"She's gone?"

"She's gone."

Nothing more, for the instant, passed between them but to move together to the house, where, in the hall, he indulged in one of those sudden pleasantries with which, to the delight of his stepdaughter, his native animation overflowed. "Will Miss Farange do me the honour to accept my arm?"

There was nothing in all her days that Miss Farange had accepted with such bliss, a bright rich element that floated them together to their feast; before they reached which, however, she uttered, in the spirit of a glad young lady taken in to her first dinner, a sociable word that made him stop short. "She goes to South Africa."

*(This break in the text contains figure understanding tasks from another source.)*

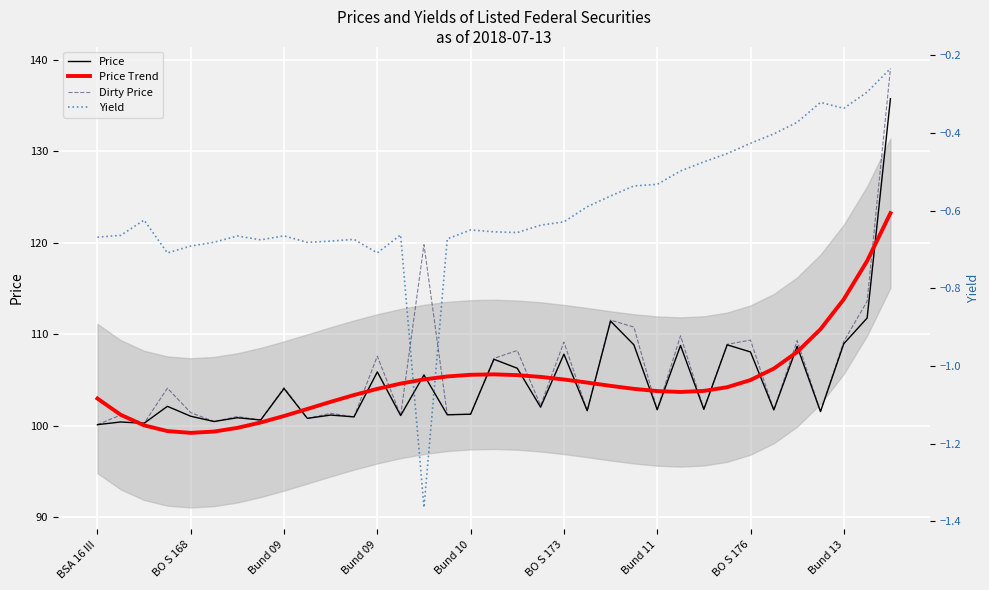

List the series in order of their peak value, lowest first.

Yield, Price Trend, Price, Dirty Price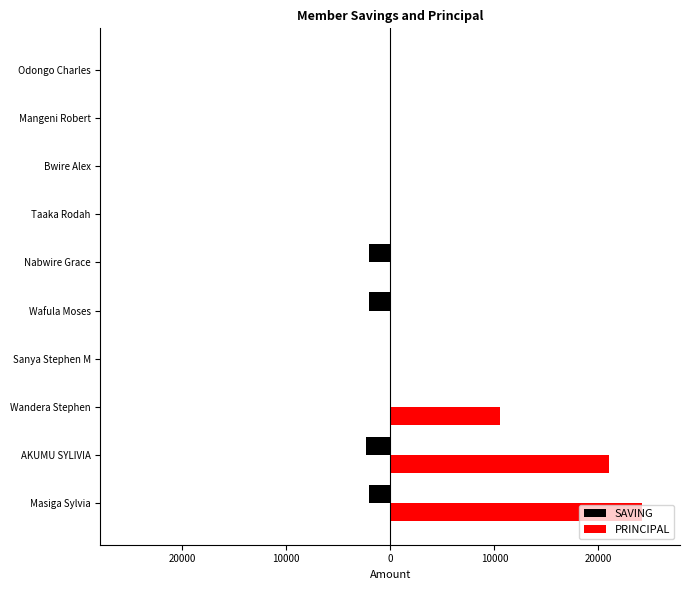

Reading left to right, transcribe all the data shown in this chart.

SAVING: -2000	-2300	0	0	-2000	-2000	0	0	0	0
PRINCIPAL: 24200	21000	10500	0	0	0	0	0	0	0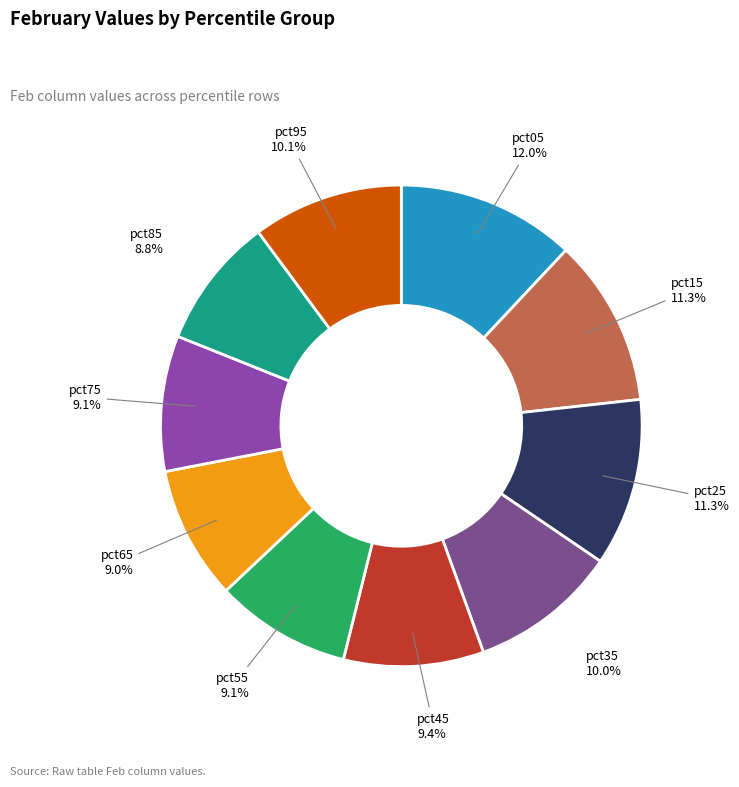

True or false: pct75 accounts for 9% of the total.

True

"To South Africa?" His face, for a moment, seemed to swing for a jump; the next it took its spring into the extreme of hilarity. "Is that what she said?"

"Oh yes, I didn't mistake!" Maisie took to herself that credit. "For the climate."

Sir Claude was now looking at a young woman with black hair, a red frock and a tiny terrier tucked under her elbow. She swept past them on her way to the dining-room, leaving an impression of a strong scent which mingled, amid the clatter of the place, with the hot aroma of food. He had become a little graver; he still stopped to talk. "I see—I see." Other people brushed by; he was not too grave to notice them. "Did she say anything else?"

"Oh yes, a lot more."

On this he met her eyes again with some intensity, but only repeating: "I see—I see."

Maisie had still her own vision, which she brought out. "I thought she was going to give me something."